The factual allegations include defendants spreading deceptive and false statements about the benefits and dangers associated with long-term opioid use through both direct marketing and seemingly independent third parties, defendants targeting vulnerable patients and susceptible prescribers, defendants' unlawful marketing scheme continuing to devastate Ohio communities and cause substantial economic injuries to state agencies, defendants speaking through a small circle of pain specialists known as "key opinion leaders" (KOLs) selected and funded by these companies, among others.
The lawsuit claims that by the late 1990s, each of the five pharmaceutical companies began a well-planned marketing scheme specifically designed to convince both clinicians and patients that opioid painkillers should and can safely be used for the "compassionate" treatment of chronic pain despite lack of scientific evidence to support these statements.

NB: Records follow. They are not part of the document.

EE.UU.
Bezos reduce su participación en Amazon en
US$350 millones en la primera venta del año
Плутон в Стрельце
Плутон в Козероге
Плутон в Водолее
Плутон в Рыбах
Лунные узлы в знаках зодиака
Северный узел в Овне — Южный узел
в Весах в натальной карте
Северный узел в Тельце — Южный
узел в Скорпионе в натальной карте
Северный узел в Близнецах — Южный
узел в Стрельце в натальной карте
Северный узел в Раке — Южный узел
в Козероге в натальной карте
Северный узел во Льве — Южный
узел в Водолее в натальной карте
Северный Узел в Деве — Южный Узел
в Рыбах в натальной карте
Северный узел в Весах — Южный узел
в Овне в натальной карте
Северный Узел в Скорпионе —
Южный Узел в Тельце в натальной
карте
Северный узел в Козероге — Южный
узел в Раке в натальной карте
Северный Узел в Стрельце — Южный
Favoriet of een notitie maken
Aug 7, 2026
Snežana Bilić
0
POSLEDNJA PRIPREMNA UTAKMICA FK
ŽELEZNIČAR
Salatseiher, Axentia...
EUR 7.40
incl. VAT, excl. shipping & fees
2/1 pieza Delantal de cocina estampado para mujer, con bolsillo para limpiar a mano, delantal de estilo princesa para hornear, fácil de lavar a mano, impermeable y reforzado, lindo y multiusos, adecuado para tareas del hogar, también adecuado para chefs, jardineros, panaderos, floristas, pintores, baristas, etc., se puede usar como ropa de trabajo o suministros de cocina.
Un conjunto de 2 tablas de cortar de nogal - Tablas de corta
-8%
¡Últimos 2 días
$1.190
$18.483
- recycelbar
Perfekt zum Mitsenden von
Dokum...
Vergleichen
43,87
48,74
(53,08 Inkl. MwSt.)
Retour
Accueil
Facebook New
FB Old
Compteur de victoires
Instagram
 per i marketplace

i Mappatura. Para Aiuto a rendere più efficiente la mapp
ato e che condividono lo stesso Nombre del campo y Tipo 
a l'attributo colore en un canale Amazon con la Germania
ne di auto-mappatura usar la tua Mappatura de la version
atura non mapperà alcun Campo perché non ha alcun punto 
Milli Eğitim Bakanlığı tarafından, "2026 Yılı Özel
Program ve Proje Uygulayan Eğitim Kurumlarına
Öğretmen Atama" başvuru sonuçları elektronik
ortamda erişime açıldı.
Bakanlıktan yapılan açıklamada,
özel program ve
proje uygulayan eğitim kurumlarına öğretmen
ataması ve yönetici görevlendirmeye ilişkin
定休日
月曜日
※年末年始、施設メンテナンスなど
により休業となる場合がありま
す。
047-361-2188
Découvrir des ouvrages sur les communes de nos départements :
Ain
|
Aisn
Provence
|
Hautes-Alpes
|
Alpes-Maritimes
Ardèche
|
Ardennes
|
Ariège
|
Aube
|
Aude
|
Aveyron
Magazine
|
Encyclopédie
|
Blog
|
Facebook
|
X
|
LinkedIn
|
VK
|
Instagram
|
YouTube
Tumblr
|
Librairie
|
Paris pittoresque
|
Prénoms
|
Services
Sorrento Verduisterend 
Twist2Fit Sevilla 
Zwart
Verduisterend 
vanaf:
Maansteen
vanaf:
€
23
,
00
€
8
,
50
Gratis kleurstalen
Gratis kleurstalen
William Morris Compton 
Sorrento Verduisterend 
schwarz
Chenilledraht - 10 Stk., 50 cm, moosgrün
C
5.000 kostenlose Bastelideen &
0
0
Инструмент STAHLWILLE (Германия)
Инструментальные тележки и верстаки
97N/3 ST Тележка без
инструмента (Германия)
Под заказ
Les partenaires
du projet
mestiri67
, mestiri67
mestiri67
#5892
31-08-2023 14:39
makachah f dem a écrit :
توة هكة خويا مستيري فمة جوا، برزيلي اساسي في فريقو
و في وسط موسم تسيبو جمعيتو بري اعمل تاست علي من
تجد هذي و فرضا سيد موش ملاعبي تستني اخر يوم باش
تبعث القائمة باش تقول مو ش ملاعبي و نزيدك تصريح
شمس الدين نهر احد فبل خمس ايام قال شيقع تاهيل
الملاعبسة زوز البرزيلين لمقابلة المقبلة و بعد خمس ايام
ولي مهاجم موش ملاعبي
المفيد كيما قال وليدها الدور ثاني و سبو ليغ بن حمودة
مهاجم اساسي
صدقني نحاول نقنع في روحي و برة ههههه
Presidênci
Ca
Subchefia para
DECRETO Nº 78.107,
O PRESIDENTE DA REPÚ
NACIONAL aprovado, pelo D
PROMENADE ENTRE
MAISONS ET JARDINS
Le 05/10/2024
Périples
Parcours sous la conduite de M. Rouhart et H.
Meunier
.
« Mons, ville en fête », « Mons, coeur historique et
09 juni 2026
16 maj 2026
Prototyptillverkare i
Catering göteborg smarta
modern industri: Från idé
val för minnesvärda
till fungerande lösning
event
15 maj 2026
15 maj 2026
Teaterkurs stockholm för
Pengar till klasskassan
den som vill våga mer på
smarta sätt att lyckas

At a press conference, Attorney General DeWine said about 2.3 million Ohioans were prescribed opioid painkillers last year alone and Big Pharma spent nearly $168 million in 2014 to persuade doctors to prescribe opioids to their patients suffering from chronic, debilitating pain. When asked about clinicians' role in overprescribing these medications, DeWine said that more fault rests with Big Pharma because he believes there was a concerted, long-term effort to convince doctors that opioids are the right treatment for chronic pain.
A spokesman for Purdue Pharma, one of the five defendants, stated that the company is committed to working in a collaborative manner to find optimal solutions to this public health crisis, while a spokeswoman for Janssen called the suit factually and legally unfounded, claiming that Janssen's branded opioid pain relievers are approved by the FDA and carry FDA-mandated warnings about the risks of using these medications. Teva, Endo and Allergan officials declined to comment.
Sales of prescribed opioids nearly quadrupled in the US between 1999 and 2015, according to CDC data, as did prescription opioid-related deaths in that same period of time. Several cities and counties have already sued Big Pharma over its role in the opioid epidemic. In February, four of the five pharmaceutical companies ( except Allergan) sued by Ohio state were also sued by 3 counties in New York, while Purdue Pharma was also sued earlier this year by the city of Everett, Washington which accused the company of gross negligence, seeking payment to cover the costs of handling the treatment of opioid use disorders in the community.